◆ Aim of the task ◆
All lines after the one containing "Cum functioneaza", together with that line itself, should be written out exactly, down to the last line of the entries below.

◆ Study material ◆
○ ○ ○

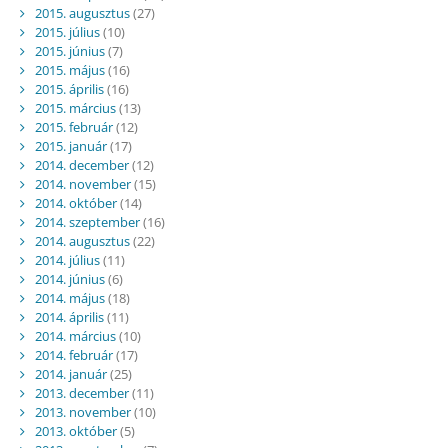
2015. augusztus
(27)
2015. július
(10)
2015. június
(7)
2015. május
(16)
2015. április
(16)
2015. március
(13)
2015. február
(12)
2015. január
(17)
2014. december
(12)
2014. november
(15)
2014. október
(14)
2014. szeptember
(16)
2014. augusztus
(22)
2014. július
(11)
2014. június
(6)
2014. május
(18)
2014. április
(11)
2014. március
(10)
2014. február
(17)
2014. január
(25)
2013. december
(11)
2013. november
(10)
2013. október
(5)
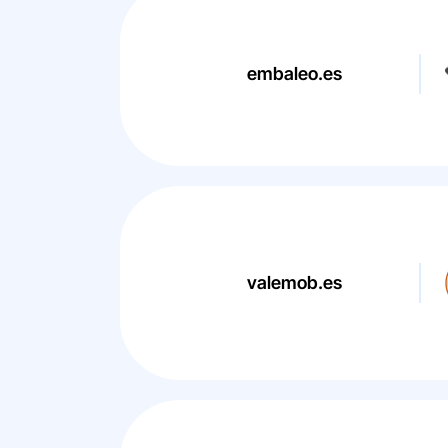
embaleo.es
valemob.es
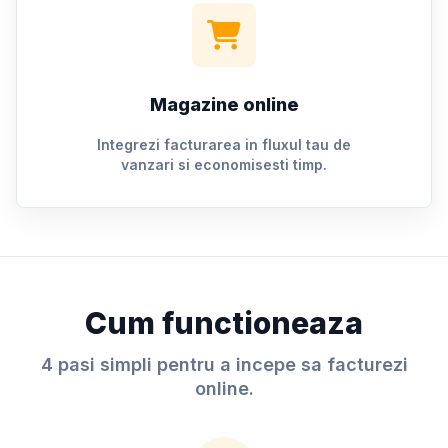
Magazine online
Integrezi facturarea in fluxul tau de
vanzari si economisesti timp.
Cum functioneaza
4 pasi simpli pentru a incepe sa facturezi
online.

○ ○ ○

◆ Answer below ◆
Cum functioneaza
4 pasi simpli pentru a incepe sa facturezi
online.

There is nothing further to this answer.